Please remember, dear reader, that this is a warning. My first time was a cheeseburger set-meal with a coke. But it soon escalated and I am horrified to admit that I once found a receipt in my wallet for a big-mac, large fries and chocolate milkshake. I don’t remember the big-mac, the fries or the milkshake, but that’s just how it gets sometimes. I was once told I tried to buy a hot apple tart, but I don’t think I was ever that far gone.
I tried going to meetings. It is supposed to help when one has other addicts supporting one’s plight.

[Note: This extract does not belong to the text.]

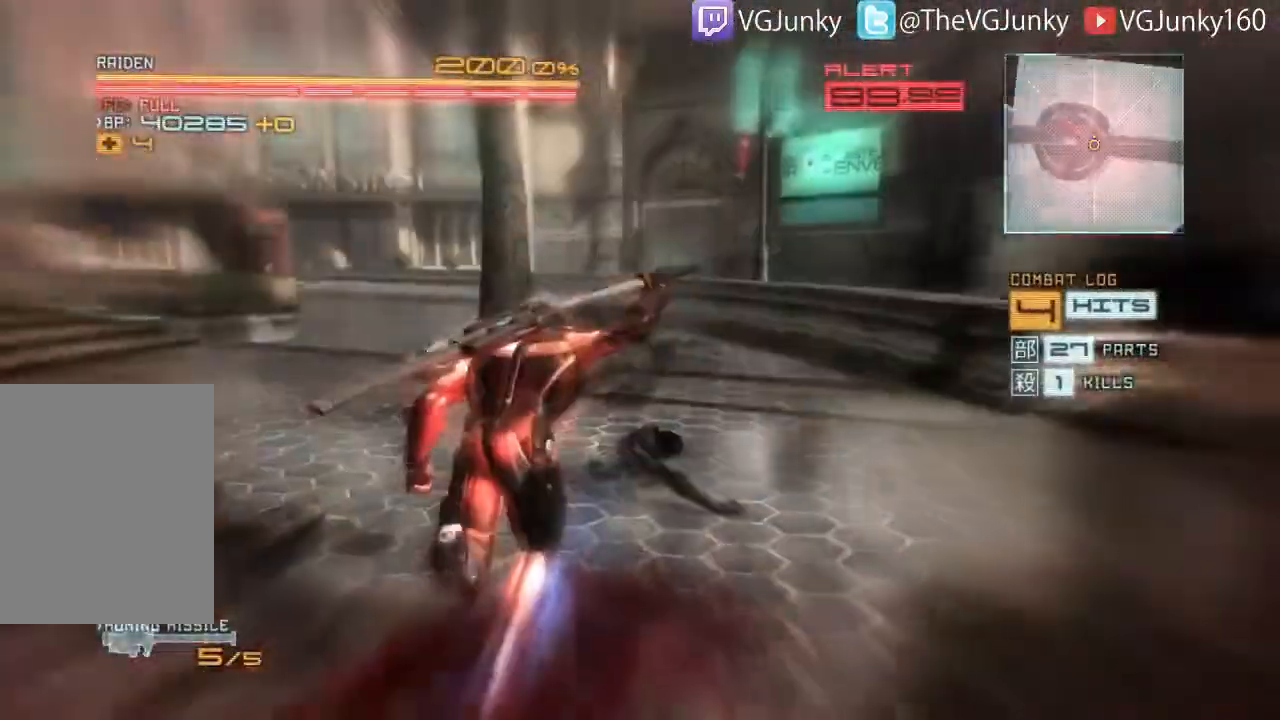
{"buttons": ["R2"], "left_stick": "up-left", "right_stick": "left", "events": [[333, "left_stick", "up-left"]]}
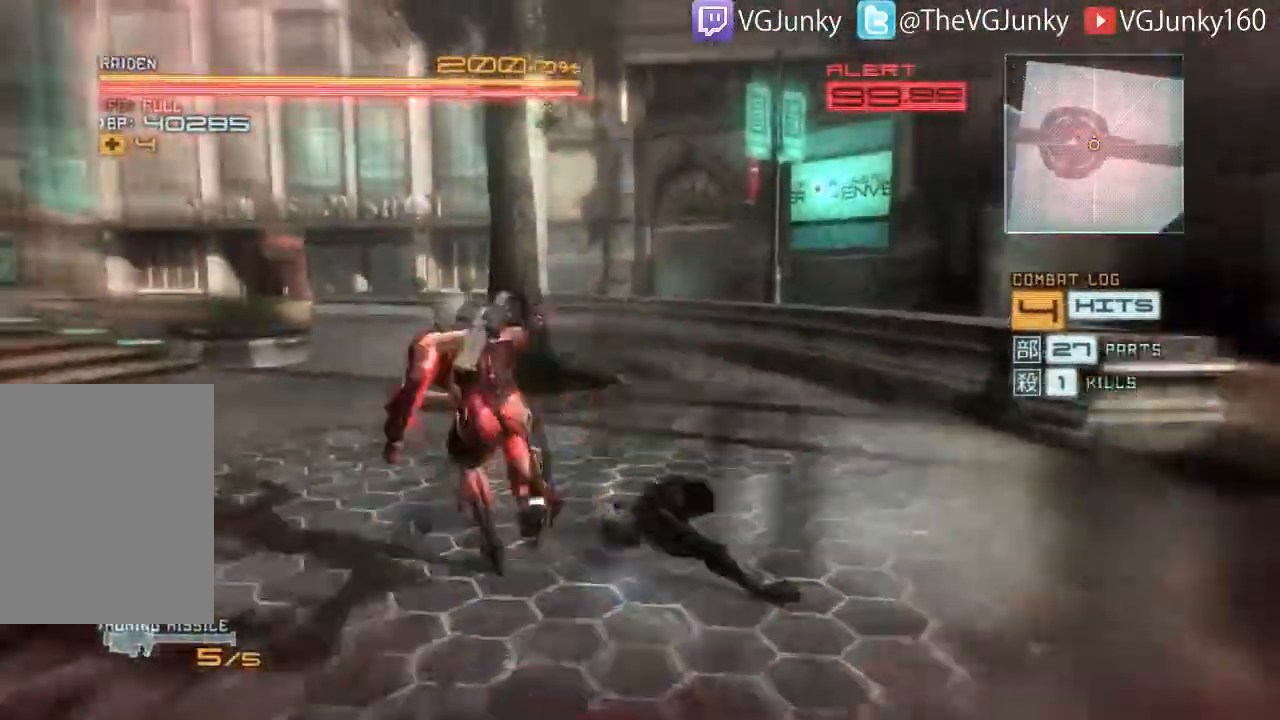
{"buttons": ["R2"], "left_stick": "up-left", "right_stick": "center", "events": [[267, "left_stick", "left"], [433, "right_stick", "center"], [467, "left_stick", "up-left"]]}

It may well work for some, but the bit where I had to tell everyone I know that my buggering up their lives was because of my craving for a portion of soggy French fries made me feel pathetic and helpless. I then tried Scientology. Just don’t.
So what’s your point? I hear you cry, as well you should. My point is that in this city of ours, a city that is bereft of corruption, vice and temptation, an evil has crept in. At the end of my road a McDonald’s has started to hang out. Not surreptitiously as one would expect any vendor of questionable goods would do, but blatantly. The other week the McDonald’s was giving out free McMuffins. And as you know a free McMuffin never stops at a free McMuffin. Get the kids hooked on a free McMuffin, and you know they’ll be back for a 79 baht milkshake. And then what?
Before the McDonald’s turned up I was happy treating my desire for a spot of junk food with fried chicken and other healthy comestibles sold by reputable street vendors, but now a sensible bag of pork skins just doesn’t stop my itch. Whenever I walk to the end of the road for something freshly made I see the plastic effigy of Ronald McDonald and his unconvincing ‘wai’ inviting me to cross over and enter his palace of sin. Was it not the Son of our Lord who said: “A pair of Golden Arches shalt bring down my Kingdom”? Or was it the Whore of Babylon? I get confused. And I blame that first cheeseburger.
I have read a great deal, or tried to, on the war on drugs being waged in Thailand against dangerous farmers and defenceless policemen with large guns. But what about the corporations flaunting their naughty, nourishment-free narcotics? Try doing anything after an extra-large Big-Mac meal and McFlurry. I’ve tried a few other silly substances in the past and am glad to report that I can usually function like a vaguely normal me, but a few sesame seeds on my all beef patty special sauce lettuce cheese pickled onion all in an inclusive bun, and I’m buggered for two days (sometimes three if the self-loathing is particularly poisonous).
I have always seen McDonald‘s as a cheap, unhealthy eating option that is a last resort as a stomach liner on the way to the cinema or after work before heading to the pub. Never a place to meet up with friends for a jolly good night out. Yet here under the Golden Arches appears to be the place for the young, trendy kids to hang out with several large packets of French fries tipped onto their trays. And it is not cheap. A large meal of a burger, fries and fizzy drink costs the same as a freshly cooked meal at a decent restaurant in town.
So my dearest reader, at a time when our very society is being pulled apart by plummeting oil prices, reality television and hair-gel let us metaphorically join hands and promise each other that, whenever possible, we will not yield to the temptation of the lazy high McDonald’s promises, however tempting the air-conditioning is. We will hold our heads up high as we pass a Burger King or a Starbucks and we will eschew the refrigerated section of 7-Eleven. Choose Lovin’ ladies and gentlemen, choose lovin’.